A person’s childhood can hold stories of all colors, shapes, flavors and even smells. Over the last 50 years, society has experienced drastic changes that create generations very different from each other. Therefore, when an adult travels through time and returns to his or her hometown, his first home or his first school, the contrast of sensations experienced is overwhelming.

The guests of El Camino a Casa, the 7 and Acción program presented by Albert Espinosa on La Sexta, which premiered its second season this Tuesday, go through this series of experiences. In commemoration of this event, the writer and the protagonist of the first chapter, also the author and former minister Máximo Huerta, have gone to El Hormiguero and have spoken at length with Pablo Motos about his emotional experience.

One of the most difficult sections of the interview occurred when Huerta spoke about his late father, whose relationship during school time was not the most pleasant. The creator of the novel Paris Woke Up Late has confessed that the mere sound of his mother’s keys already intimidated him, and that it forced him to break that bubble of security formed between him and his mother. A fact that, a posteriori, turned him into a guard and for which he preferred to stay in his house.
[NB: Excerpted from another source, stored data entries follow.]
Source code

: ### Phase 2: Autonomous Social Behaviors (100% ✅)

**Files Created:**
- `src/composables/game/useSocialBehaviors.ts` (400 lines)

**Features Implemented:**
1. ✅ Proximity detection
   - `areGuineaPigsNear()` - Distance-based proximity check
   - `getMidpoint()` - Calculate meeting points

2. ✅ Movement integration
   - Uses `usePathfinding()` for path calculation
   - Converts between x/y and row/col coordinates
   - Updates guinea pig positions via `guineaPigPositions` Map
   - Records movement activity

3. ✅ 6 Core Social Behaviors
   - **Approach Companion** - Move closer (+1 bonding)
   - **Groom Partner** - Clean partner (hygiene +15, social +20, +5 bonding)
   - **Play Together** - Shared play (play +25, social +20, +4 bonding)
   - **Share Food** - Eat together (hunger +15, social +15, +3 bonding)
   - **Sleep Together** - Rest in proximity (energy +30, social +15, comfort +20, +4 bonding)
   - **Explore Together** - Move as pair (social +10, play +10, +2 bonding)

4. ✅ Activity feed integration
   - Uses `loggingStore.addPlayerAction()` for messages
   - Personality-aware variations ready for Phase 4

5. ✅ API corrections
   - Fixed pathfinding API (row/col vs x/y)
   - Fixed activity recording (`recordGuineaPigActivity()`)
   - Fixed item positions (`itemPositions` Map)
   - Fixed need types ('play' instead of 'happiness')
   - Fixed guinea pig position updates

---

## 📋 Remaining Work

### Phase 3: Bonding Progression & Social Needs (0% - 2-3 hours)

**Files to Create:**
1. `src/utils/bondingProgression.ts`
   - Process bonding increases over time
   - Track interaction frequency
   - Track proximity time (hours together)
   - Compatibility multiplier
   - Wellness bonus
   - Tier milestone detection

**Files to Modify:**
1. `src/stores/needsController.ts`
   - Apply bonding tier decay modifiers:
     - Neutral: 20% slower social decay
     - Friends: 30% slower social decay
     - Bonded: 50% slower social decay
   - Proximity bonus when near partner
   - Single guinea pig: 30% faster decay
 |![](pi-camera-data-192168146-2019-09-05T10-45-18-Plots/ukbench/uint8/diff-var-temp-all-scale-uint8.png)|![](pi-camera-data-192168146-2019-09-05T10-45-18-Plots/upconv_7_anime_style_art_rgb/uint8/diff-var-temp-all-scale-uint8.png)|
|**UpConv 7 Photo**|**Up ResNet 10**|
“The life insurance was me,” said the native of Utiel, who became doubly excited after watching two fragments of the first episode of the program. Despite that difficult relationship in the 70s, after his death Máximo turned all that resentment into love towards his father, and it was demonstrated after a symbolic gesture from Albert Espinosa during his way home. The creator of Polseres Vermelles thrilled the former minister with a sample of cologne.
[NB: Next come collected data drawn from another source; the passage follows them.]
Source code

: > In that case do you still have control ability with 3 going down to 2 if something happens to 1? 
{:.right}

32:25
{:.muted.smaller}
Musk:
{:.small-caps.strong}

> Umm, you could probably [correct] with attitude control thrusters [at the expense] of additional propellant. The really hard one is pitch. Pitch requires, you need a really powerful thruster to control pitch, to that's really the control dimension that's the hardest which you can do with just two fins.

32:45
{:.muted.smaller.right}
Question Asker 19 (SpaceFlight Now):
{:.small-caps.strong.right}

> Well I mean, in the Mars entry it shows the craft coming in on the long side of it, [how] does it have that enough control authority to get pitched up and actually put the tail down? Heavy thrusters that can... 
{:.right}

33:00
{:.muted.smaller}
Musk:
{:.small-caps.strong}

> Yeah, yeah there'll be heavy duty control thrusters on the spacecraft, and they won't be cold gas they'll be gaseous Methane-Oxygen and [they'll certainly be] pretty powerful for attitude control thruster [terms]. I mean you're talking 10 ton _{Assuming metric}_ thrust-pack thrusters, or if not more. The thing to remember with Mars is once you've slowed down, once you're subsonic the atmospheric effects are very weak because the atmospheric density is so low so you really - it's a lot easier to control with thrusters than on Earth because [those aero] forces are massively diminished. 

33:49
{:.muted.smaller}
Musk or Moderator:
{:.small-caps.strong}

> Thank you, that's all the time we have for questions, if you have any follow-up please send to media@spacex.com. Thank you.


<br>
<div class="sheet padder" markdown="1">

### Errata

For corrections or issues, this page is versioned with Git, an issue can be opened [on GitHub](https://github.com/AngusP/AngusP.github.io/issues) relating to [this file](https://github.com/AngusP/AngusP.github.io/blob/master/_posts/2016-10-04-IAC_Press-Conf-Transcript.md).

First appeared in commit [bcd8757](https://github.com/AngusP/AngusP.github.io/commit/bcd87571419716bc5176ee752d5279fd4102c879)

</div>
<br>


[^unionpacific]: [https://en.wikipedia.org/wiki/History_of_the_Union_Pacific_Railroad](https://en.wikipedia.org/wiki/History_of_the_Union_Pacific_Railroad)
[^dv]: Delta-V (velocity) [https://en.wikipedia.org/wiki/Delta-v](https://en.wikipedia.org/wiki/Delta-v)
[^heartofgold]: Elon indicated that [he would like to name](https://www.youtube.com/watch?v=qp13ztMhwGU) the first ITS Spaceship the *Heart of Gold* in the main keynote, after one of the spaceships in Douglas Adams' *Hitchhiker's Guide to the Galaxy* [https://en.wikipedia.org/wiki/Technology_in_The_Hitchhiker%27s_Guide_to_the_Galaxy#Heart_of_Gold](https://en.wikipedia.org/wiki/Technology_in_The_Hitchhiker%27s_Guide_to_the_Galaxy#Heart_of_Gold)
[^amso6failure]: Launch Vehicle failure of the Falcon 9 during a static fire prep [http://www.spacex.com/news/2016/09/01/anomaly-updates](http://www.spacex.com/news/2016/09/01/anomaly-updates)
According to the Valencian writer himself, he could not remember her face or voice, but as soon as the Catalan brought him the perfumed sample, everything changed. Suddenly, the memories came back to him and he even had to receive a hug from Espinosa. “The smell opened everything to me,” Huerta confessed during the interview with Motos, also showing a second delicate scene when they both returned to their childhood home.

Currently, Huerta continues to care for his mother, who suffers from dementia as he himself explained a few years ago. In his own words, lying has become a habit to her every time he changes people’s names or sees people who have not been there for a long time. One of the harshest examples was what happened this past New Year’s Eve, when, being alone, he commented to her, “It’s a shame Maxi isn’t here.”